In competitive yugioh, it's generally a good a idea to save your disruptions/board-breakers until the last moment in which you can and should use them, like how players would often flip Mystical Space Typhoon
to destroy backrow in the end phase instead of the main phase, or use ATK-modifying effects in the damage step if possible, instead of the battle step.
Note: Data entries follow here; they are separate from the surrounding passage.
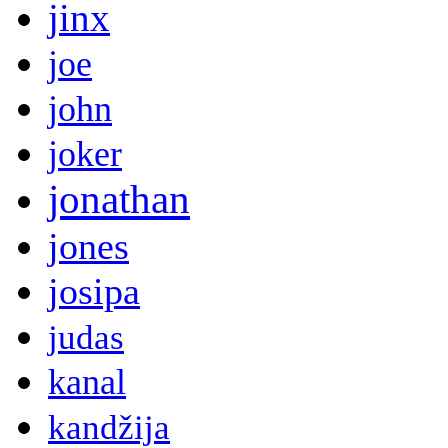
jinx
joe
john
joker
jonathan
jones
josipa
judas
kanal
kandžija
With an Ash Blossom, it's harder to determine when that "last moment in which you can and should use them
" will be, but with board-breakers, it's easier to figure out when to use those — during your turn against an already-assembled board since you've already seen much of their cards and thus have enough information (on what the opponent's playing) to make an informed decision, whereas with hand traps, it's trickier because the opponent often hasn't yet played enough cards to give you such information for you to make an informed decision, meaning you'll have to guess if that card you wish to Ash is the best Ash-target at that moment or if the opponent just wants you to waste Ash on that card so they can then play their stronger card(s) without worrying about an Ash.
When I play a board-breaker knowing my opponent has already vomited their hand onto the field to do their combo to assemble that board, I'm playing that board-breaker knowing I most likely won't have to worry about any additional extenders or tricks up my opponents' sleeves for a while, but with a hand trap, I have to do this awkward guessing-game thing where I have to either use my hand trap immediately, hoping it's the right time to use it and that the opponent has no further extenders or stronger cards I would've wanted to use my hand trap on, or hold onto my hand trap, hoping my opponent doesn't seize the opportunity to bring out a negate such as Herald of the Arc Light
afterwards to keep me from ever using my hand trap. If I guess wrong in either case, I'll most likely lose as my opponent will continue to build up their board until it's too difficult to break. This issue is less likely to occur when I rely on actual board-breakers, and more likely to occur when I rely on hand traps that stop the opponent from combo-ing off only if you guess correctly.